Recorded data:
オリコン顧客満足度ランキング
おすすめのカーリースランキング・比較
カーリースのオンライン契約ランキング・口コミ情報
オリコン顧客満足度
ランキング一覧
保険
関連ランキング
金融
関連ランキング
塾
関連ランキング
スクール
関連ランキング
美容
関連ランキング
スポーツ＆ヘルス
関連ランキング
--
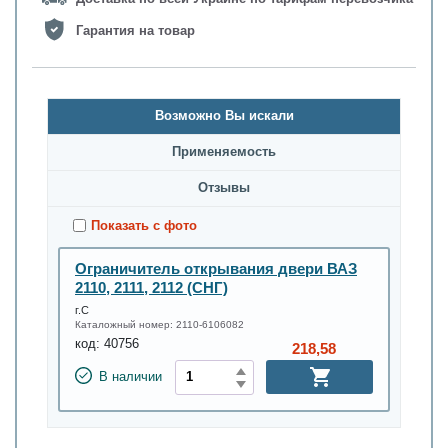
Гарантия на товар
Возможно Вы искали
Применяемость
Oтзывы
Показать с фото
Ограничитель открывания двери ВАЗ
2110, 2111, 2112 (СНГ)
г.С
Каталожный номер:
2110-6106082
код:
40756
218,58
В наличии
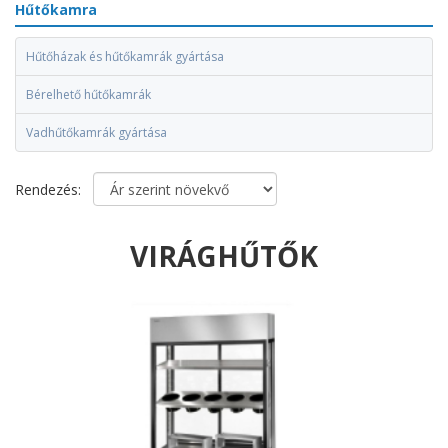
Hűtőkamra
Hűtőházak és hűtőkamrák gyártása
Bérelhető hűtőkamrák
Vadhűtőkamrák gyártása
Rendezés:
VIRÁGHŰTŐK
--
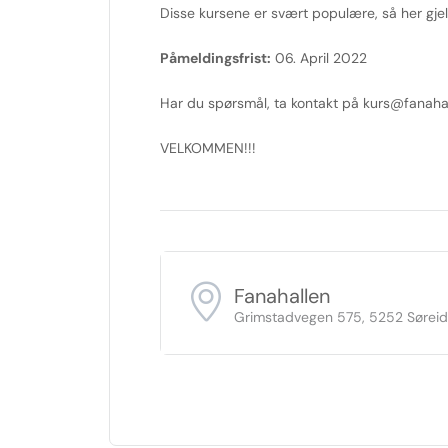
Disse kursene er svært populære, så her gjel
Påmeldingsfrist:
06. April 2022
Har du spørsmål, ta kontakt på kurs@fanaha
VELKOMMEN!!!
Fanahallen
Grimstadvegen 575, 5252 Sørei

What is needed: Can you copy out word for word the lines between the line containing "Disse kursene er svært populære, så her gjel" and the line containing "Grimstadvegen 575, 5252 Sørei", both of those included?

Reply to the task:
Disse kursene er svært populære, så her gjel
Påmeldingsfrist:
06. April 2022
Har du spørsmål, ta kontakt på kurs@fanaha
VELKOMMEN!!!
Fanahallen
Grimstadvegen 575, 5252 Sørei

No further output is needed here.